Lay out the lines of the records as a JSON list of strings, with one string per line. Start at the beginning of the records and end at the line containing "送ってもいいかなと思います。". Skip blank lines and leave the pictures out.

## Transcribed page contents
◆ ◆ ◆
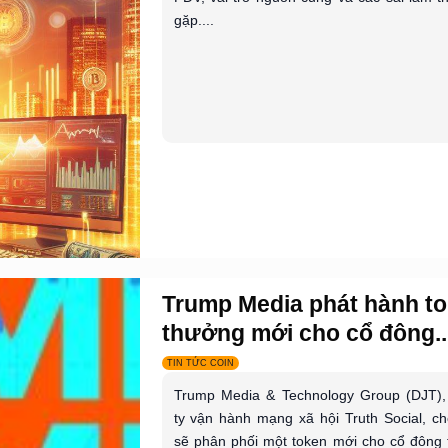
gặp....
Trump Media phát hành t
thưởng mới cho cổ đông..
TIN TỨC COIN
Trump Media & Technology Group (DJT),
ty vận hành mạng xã hội Truth Social, ch
sẽ phân phối một token mới cho cổ đông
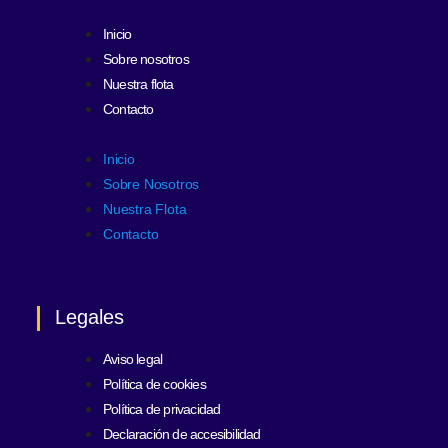
Inicio
Sobre nosotros
Nuestra flota
Contacto
Inicio
Sobre Nosotros
Nuestra Flota
Contacto
Legales
Aviso legal
Política de cookies
Política de privacidad
Declaración de accesibilidad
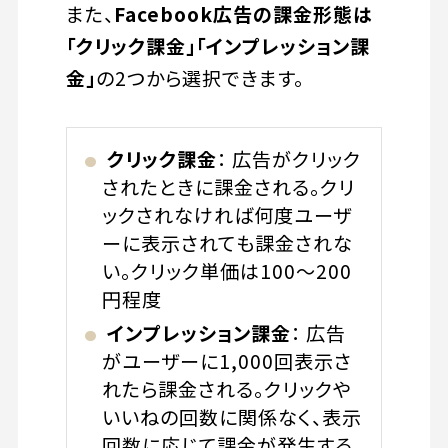
また、
Facebook広告の課金形態は
「クリック課金」「インプレッション課
金」
の2つから選択できます。
クリック課金
： 広告がクリック
されたときに課金される。クリ
ックされなければ何度ユーザ
ーに表示されても課金されな
い。クリック単価は100〜200
円程度
インプレッション課金
： 広告
がユーザーに1,000回表示さ
れたら課金される。クリックや
いいねの回数に関係なく、表示
回数に応じて課金が発生する。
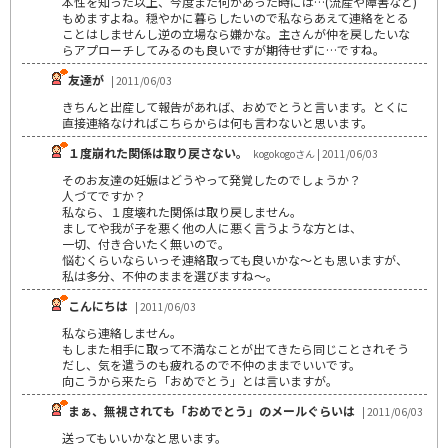
本性を知った以上、今度また何かあった時には…(流産や障害など)
もめますよね。穏やかに暮らしたいので私ならあえて連絡をとる
ことはしませんし逆の立場なら嫌かな。主さんが仲を戻したいな
らアプローチしてみるのも良いですが期待せずに…ですね。
友達が
| 2011/06/03
きちんと出産して報告があれば、おめでとうと言います。とくに
直接連絡なければこちらからは何も言わないと思います。
１度崩れた関係は取り戻さない。
kogokogoさん | 2011/06/03
そのお友達の妊娠はどうやって発覚したのでしょうか？
人づてですか？
私なら、１度壊れた関係は取り戻しません。
ましてや我が子を悪く他の人に悪く言うような方とは、
一切、付き合いたく無いので。
悩むくらいならいっそ連絡取っても良いかな～とも思いますが、
私は多分、不仲のままを選びますね～。
こんにちは
| 2011/06/03
私なら連絡しません。
もしまた相手に取って不満なことが出てきたら同じことされそう
だし、気を遣うのも疲れるので不仲のままでいいです。
向こうから来たら「おめでとう」とは言いますが。
まぁ、無視されても「おめでとう」のメールぐらいは
| 2011/06/03
送ってもいいかなと思います。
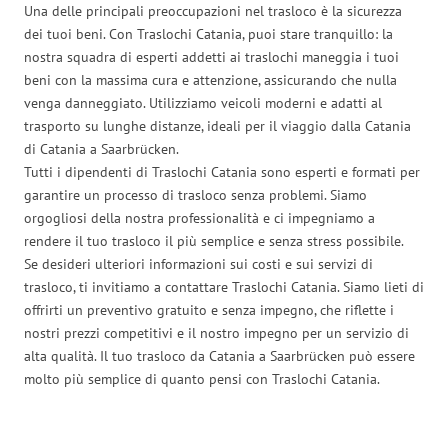
Una delle principali preoccupazioni nel trasloco è la sicurezza
dei tuoi beni. Con Traslochi Catania, puoi stare tranquillo: la
nostra squadra di esperti addetti ai traslochi maneggia i tuoi
beni con la massima cura e attenzione, assicurando che nulla
venga danneggiato. Utilizziamo veicoli moderni e adatti al
trasporto su lunghe distanze, ideali per il viaggio dalla Catania
di Catania a Saarbrücken.
Tutti i dipendenti di Traslochi Catania sono esperti e formati per
garantire un processo di trasloco senza problemi. Siamo
orgogliosi della nostra professionalità e ci impegniamo a
rendere il tuo trasloco il più semplice e senza stress possibile.
Se desideri ulteriori informazioni sui costi e sui servizi di
trasloco, ti invitiamo a contattare Traslochi Catania. Siamo lieti di
offrirti un preventivo gratuito e senza impegno, che riflette i
nostri prezzi competitivi e il nostro impegno per un servizio di
alta qualità. Il tuo trasloco da Catania a Saarbrücken può essere
molto più semplice di quanto pensi con Traslochi Catania.
Traslochi Catania in numeri:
◆ ◆ ◆
## Written response
[
  "gặp....",
  "Trump Media phát hành t",
  "thưởng mới cho cổ đông..",
  "TIN TỨC COIN",
  "Trump Media & Technology Group (DJT),",
  "ty vận hành mạng xã hội Truth Social, ch",
  "sẽ phân phối một token mới cho cổ đông",
  "Inicio",
  "Sobre nosotros",
  "Nuestra flota",
  "Contacto",
  "Inicio",
  "Sobre Nosotros",
  "Nuestra Flota",
  "Contacto",
  "Legales",
  "Aviso legal",
  "Política de cookies",
  "Política de privacidad",
  "Declaración de accesibilidad",
  "また、",
  "Facebook広告の課金形態は",
  "「クリック課金」「インプレッション課",
  "金」",
  "の2つから選択できます。",
  "クリック課金",
  "： 広告がクリック",
  "されたときに課金される。クリ",
  "ックされなければ何度ユーザ",
  "ーに表示されても課金されな",
  "い。クリック単価は100〜200",
  "円程度",
  "インプレッション課金",
  "： 広告",
  "がユーザーに1,000回表示さ",
  "れたら課金される。クリックや",
  "いいねの回数に関係なく、表示",
  "回数に応じて課金が発生する。",
  "本性を知った以上、今度また何かあった時には…(流産や障害など)",
  "もめますよね。穏やかに暮らしたいので私ならあえて連絡をとる",
  "ことはしませんし逆の立場なら嫌かな。主さんが仲を戻したいな",
  "らアプローチしてみるのも良いですが期待せずに…ですね。",
  "友達が",
  "| 2011/06/03",
  "きちんと出産して報告があれば、おめでとうと言います。とくに",
  "直接連絡なければこちらからは何も言わないと思います。",
  "１度崩れた関係は取り戻さない。",
  "kogokogoさん | 2011/06/03",
  "そのお友達の妊娠はどうやって発覚したのでしょうか？",
  "人づてですか？",
  "私なら、１度壊れた関係は取り戻しません。",
  "ましてや我が子を悪く他の人に悪く言うような方とは、",
  "一切、付き合いたく無いので。",
  "悩むくらいならいっそ連絡取っても良いかな～とも思いますが、",
  "私は多分、不仲のままを選びますね～。",
  "こんにちは",
  "| 2011/06/03",
  "私なら連絡しません。",
  "もしまた相手に取って不満なことが出てきたら同じことされそう",
  "だし、気を遣うのも疲れるので不仲のままでいいです。",
  "向こうから来たら「おめでとう」とは言いますが。",
  "まぁ、無視されても「おめでとう」のメールぐらいは",
  "| 2011/06/03",
  "送ってもいいかなと思います。"
]